>>>

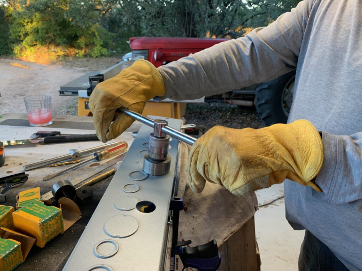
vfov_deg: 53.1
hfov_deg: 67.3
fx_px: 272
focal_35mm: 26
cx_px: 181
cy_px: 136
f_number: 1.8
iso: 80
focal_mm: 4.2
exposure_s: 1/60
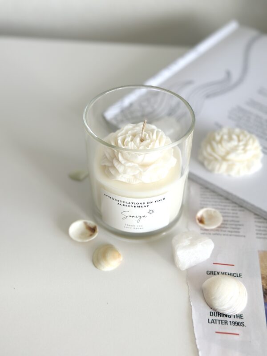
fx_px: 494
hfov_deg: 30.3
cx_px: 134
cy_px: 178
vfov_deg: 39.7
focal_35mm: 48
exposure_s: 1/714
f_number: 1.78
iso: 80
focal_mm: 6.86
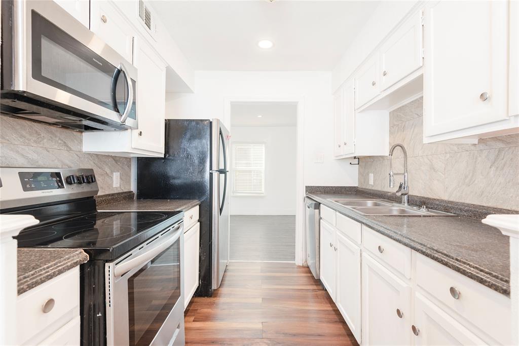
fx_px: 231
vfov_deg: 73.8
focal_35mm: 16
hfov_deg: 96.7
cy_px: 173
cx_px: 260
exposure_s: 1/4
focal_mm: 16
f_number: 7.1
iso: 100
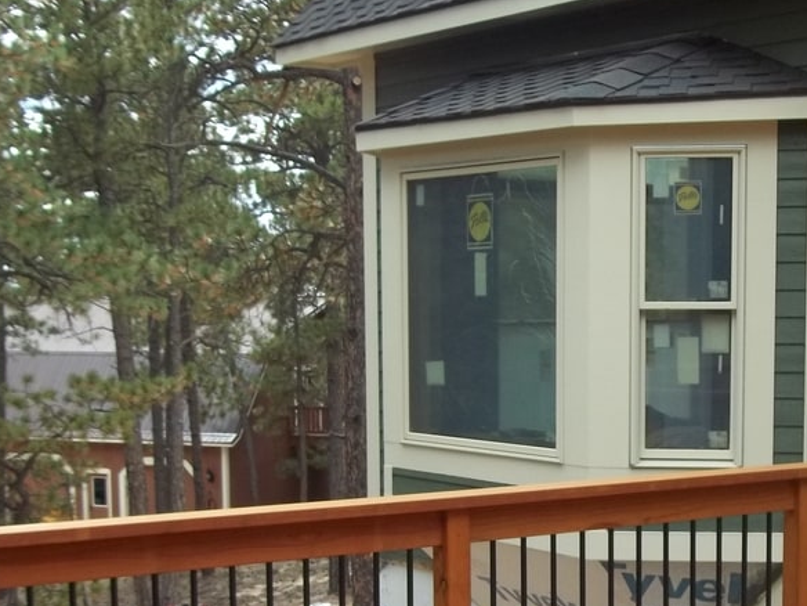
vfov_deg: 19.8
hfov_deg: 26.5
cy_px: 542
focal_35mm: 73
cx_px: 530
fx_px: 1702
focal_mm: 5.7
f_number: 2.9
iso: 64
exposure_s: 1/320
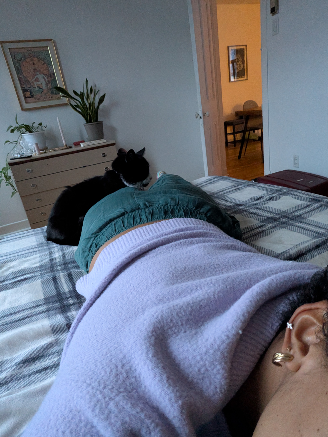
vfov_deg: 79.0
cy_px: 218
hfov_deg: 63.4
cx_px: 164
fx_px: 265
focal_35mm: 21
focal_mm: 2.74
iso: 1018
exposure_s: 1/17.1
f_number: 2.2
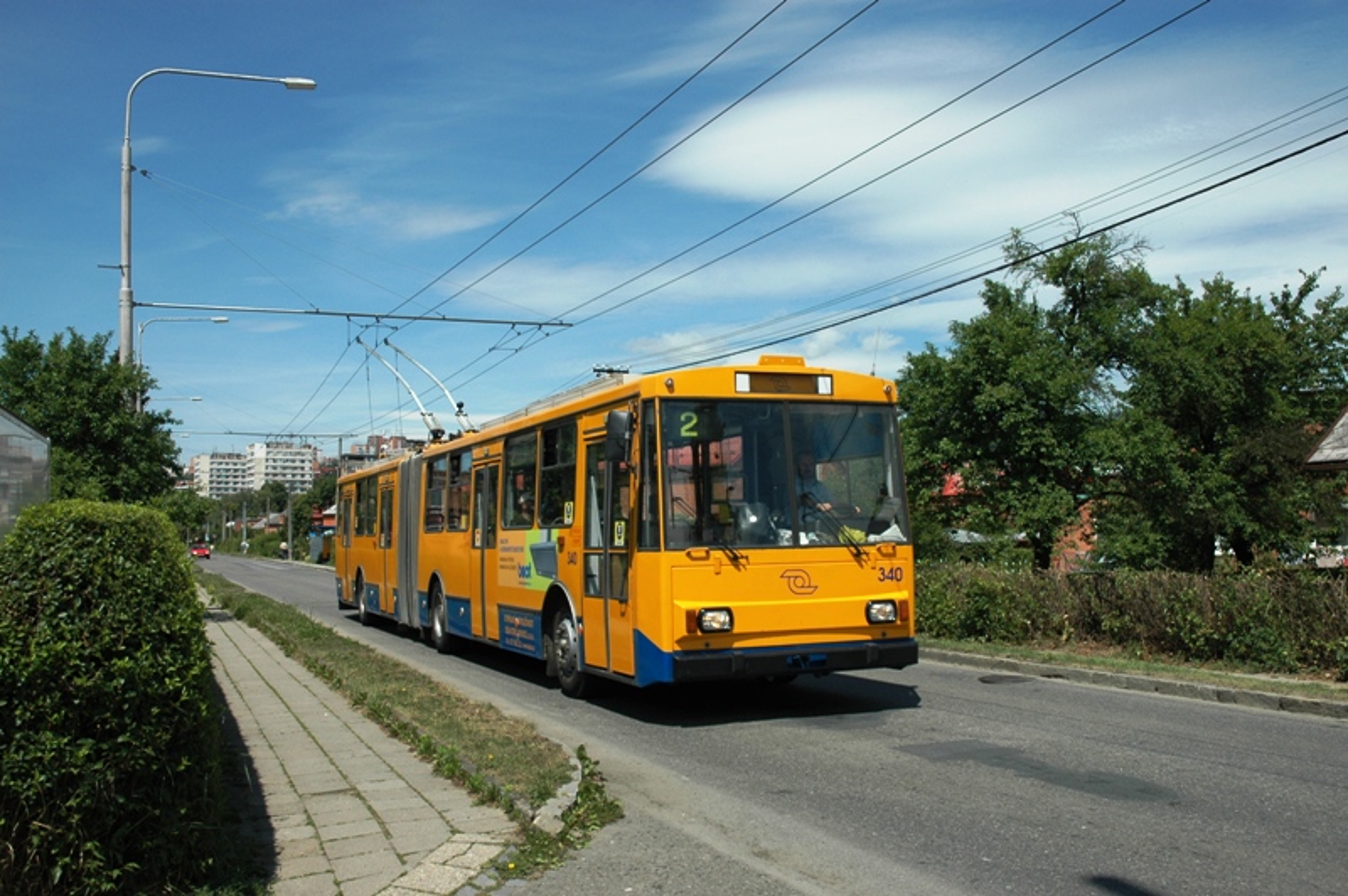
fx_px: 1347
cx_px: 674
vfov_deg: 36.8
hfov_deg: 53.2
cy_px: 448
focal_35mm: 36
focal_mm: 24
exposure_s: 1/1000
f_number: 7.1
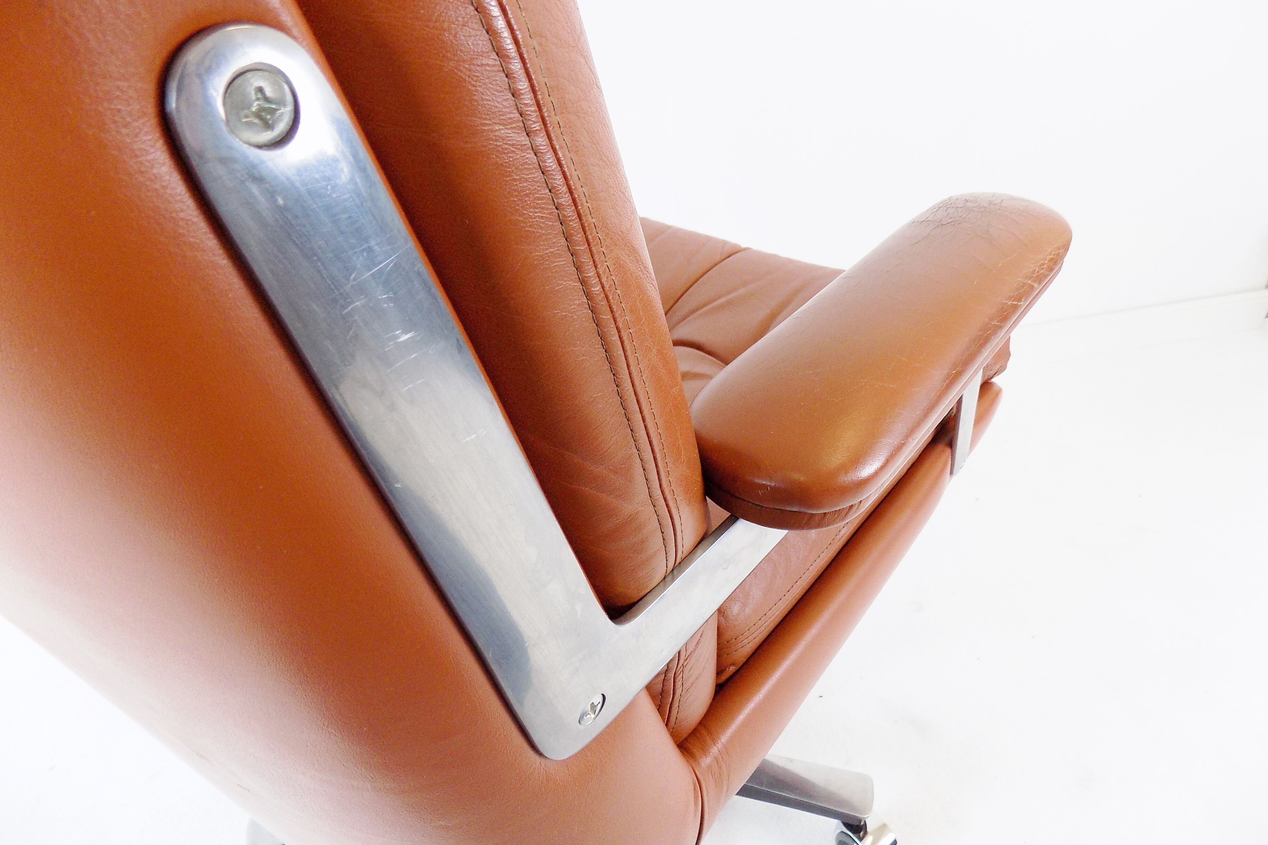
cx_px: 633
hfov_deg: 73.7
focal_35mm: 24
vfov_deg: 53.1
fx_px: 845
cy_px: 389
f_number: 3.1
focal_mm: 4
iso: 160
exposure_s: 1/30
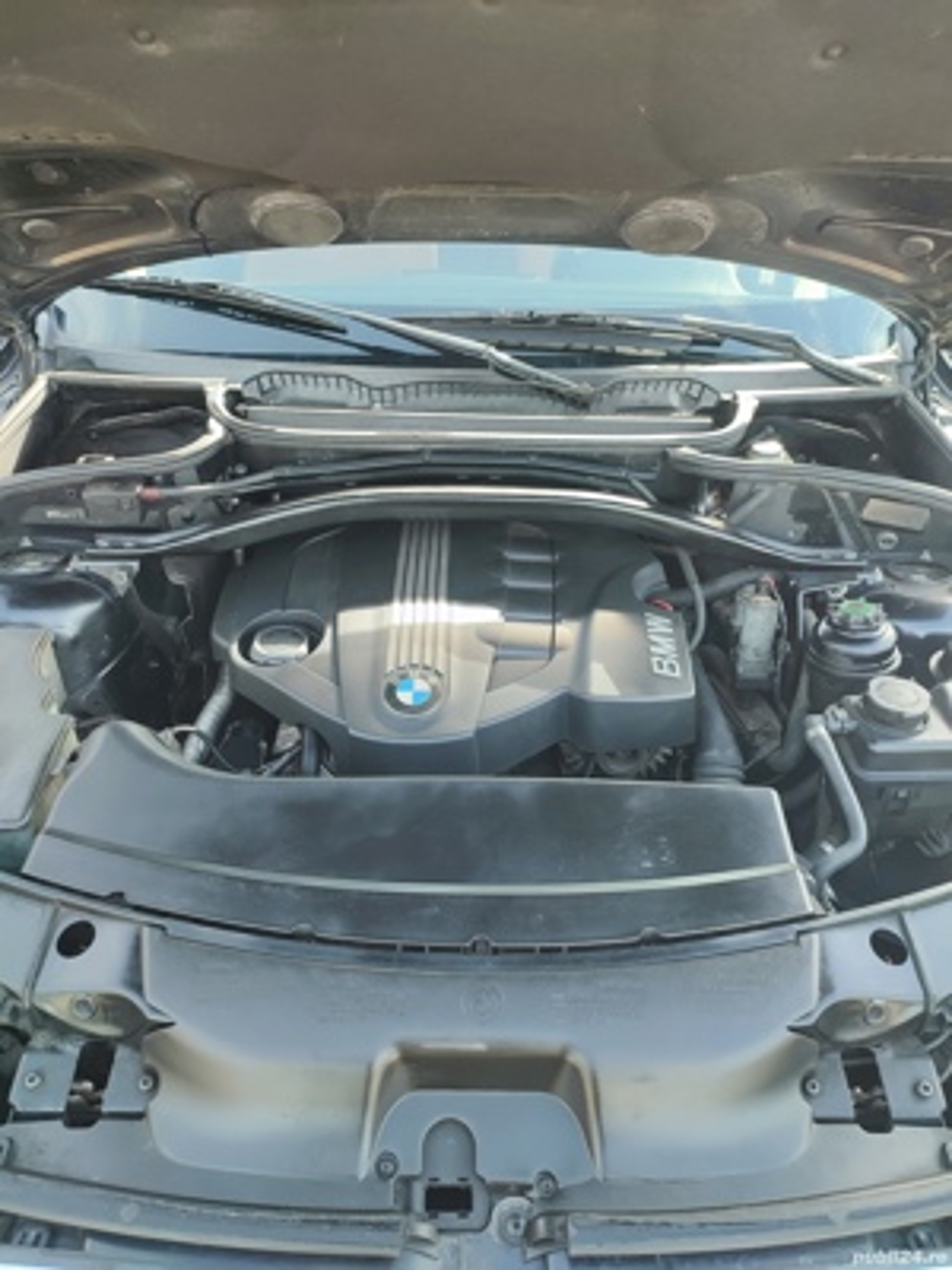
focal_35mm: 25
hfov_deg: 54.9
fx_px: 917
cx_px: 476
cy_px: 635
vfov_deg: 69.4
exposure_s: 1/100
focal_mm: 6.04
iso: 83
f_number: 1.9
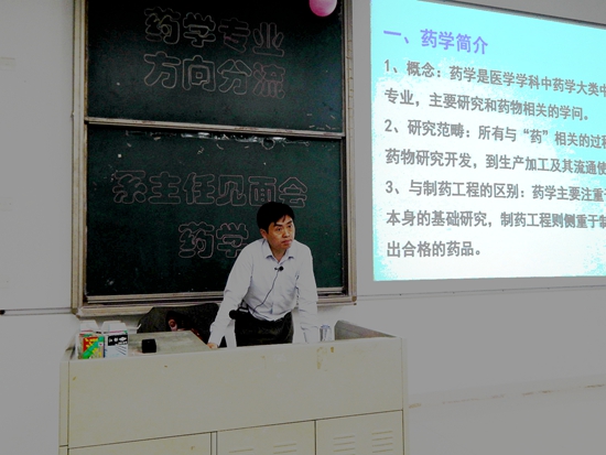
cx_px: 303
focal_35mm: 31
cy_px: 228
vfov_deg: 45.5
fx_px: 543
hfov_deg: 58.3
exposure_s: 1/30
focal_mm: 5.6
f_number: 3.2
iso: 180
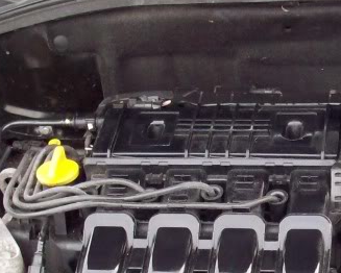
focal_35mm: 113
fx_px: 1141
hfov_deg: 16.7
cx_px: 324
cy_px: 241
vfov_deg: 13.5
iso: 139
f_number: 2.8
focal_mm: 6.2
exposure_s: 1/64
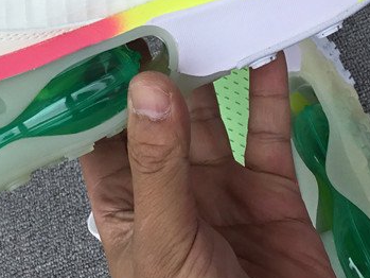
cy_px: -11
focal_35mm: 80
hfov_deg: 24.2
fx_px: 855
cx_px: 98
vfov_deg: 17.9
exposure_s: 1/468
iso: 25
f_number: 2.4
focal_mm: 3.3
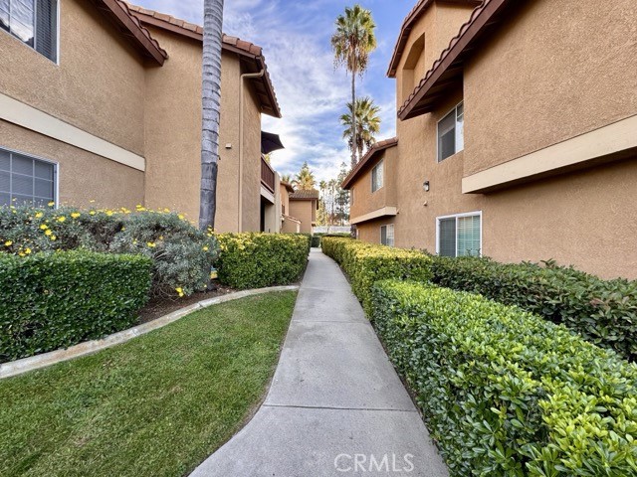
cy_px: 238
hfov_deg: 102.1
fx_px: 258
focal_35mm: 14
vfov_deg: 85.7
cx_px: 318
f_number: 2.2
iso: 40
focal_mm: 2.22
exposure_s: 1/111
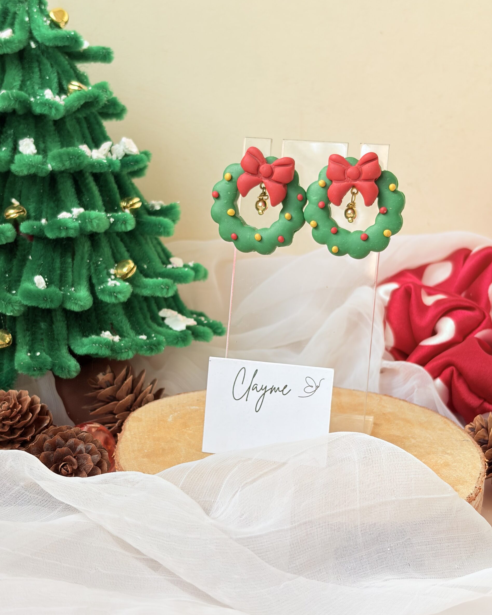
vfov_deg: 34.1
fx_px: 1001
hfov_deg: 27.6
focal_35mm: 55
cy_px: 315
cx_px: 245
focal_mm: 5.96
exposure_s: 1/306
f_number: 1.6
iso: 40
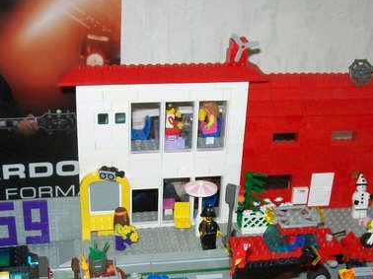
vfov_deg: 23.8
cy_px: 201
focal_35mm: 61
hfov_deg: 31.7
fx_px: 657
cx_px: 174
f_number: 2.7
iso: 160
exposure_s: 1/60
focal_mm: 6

<<<

Since the listing holds pictures, return everything else in it exactly and omit those.

**SOLUTION TO THIS EXERCISE**
vfov_deg: 53.1
hfov_deg: 67.3
fx_px: 272
focal_35mm: 26
cx_px: 181
cy_px: 136
f_number: 1.8
iso: 80
focal_mm: 4.2
exposure_s: 1/60
fx_px: 494
hfov_deg: 30.3
cx_px: 134
cy_px: 178
vfov_deg: 39.7
focal_35mm: 48
exposure_s: 1/714
f_number: 1.78
iso: 80
focal_mm: 6.86
fx_px: 231
vfov_deg: 73.8
focal_35mm: 16
hfov_deg: 96.7
cy_px: 173
cx_px: 260
exposure_s: 1/4
focal_mm: 16
f_number: 7.1
iso: 100
vfov_deg: 19.8
hfov_deg: 26.5
cy_px: 542
focal_35mm: 73
cx_px: 530
fx_px: 1702
focal_mm: 5.7
f_number: 2.9
iso: 64
exposure_s: 1/320
vfov_deg: 79.0
cy_px: 218
hfov_deg: 63.4
cx_px: 164
fx_px: 265
focal_35mm: 21
focal_mm: 2.74
iso: 1018
exposure_s: 1/17.1
f_number: 2.2
fx_px: 1347
cx_px: 674
vfov_deg: 36.8
hfov_deg: 53.2
cy_px: 448
focal_35mm: 36
focal_mm: 24
exposure_s: 1/1000
f_number: 7.1
cx_px: 633
hfov_deg: 73.7
focal_35mm: 24
vfov_deg: 53.1
fx_px: 845
cy_px: 389
f_number: 3.1
focal_mm: 4
iso: 160
exposure_s: 1/30
focal_35mm: 25
hfov_deg: 54.9
fx_px: 917
cx_px: 476
cy_px: 635
vfov_deg: 69.4
exposure_s: 1/100
focal_mm: 6.04
iso: 83
f_number: 1.9
cx_px: 303
focal_35mm: 31
cy_px: 228
vfov_deg: 45.5
fx_px: 543
hfov_deg: 58.3
exposure_s: 1/30
focal_mm: 5.6
f_number: 3.2
iso: 180
focal_35mm: 113
fx_px: 1141
hfov_deg: 16.7
cx_px: 324
cy_px: 241
vfov_deg: 13.5
iso: 139
f_number: 2.8
focal_mm: 6.2
exposure_s: 1/64
cy_px: -11
focal_35mm: 80
hfov_deg: 24.2
fx_px: 855
cx_px: 98
vfov_deg: 17.9
exposure_s: 1/468
iso: 25
f_number: 2.4
focal_mm: 3.3
cy_px: 238
hfov_deg: 102.1
fx_px: 258
focal_35mm: 14
vfov_deg: 85.7
cx_px: 318
f_number: 2.2
iso: 40
focal_mm: 2.22
exposure_s: 1/111
vfov_deg: 34.1
fx_px: 1001
hfov_deg: 27.6
focal_35mm: 55
cy_px: 315
cx_px: 245
focal_mm: 5.96
exposure_s: 1/306
f_number: 1.6
iso: 40
vfov_deg: 23.8
cy_px: 201
focal_35mm: 61
hfov_deg: 31.7
fx_px: 657
cx_px: 174
f_number: 2.7
iso: 160
exposure_s: 1/60
focal_mm: 6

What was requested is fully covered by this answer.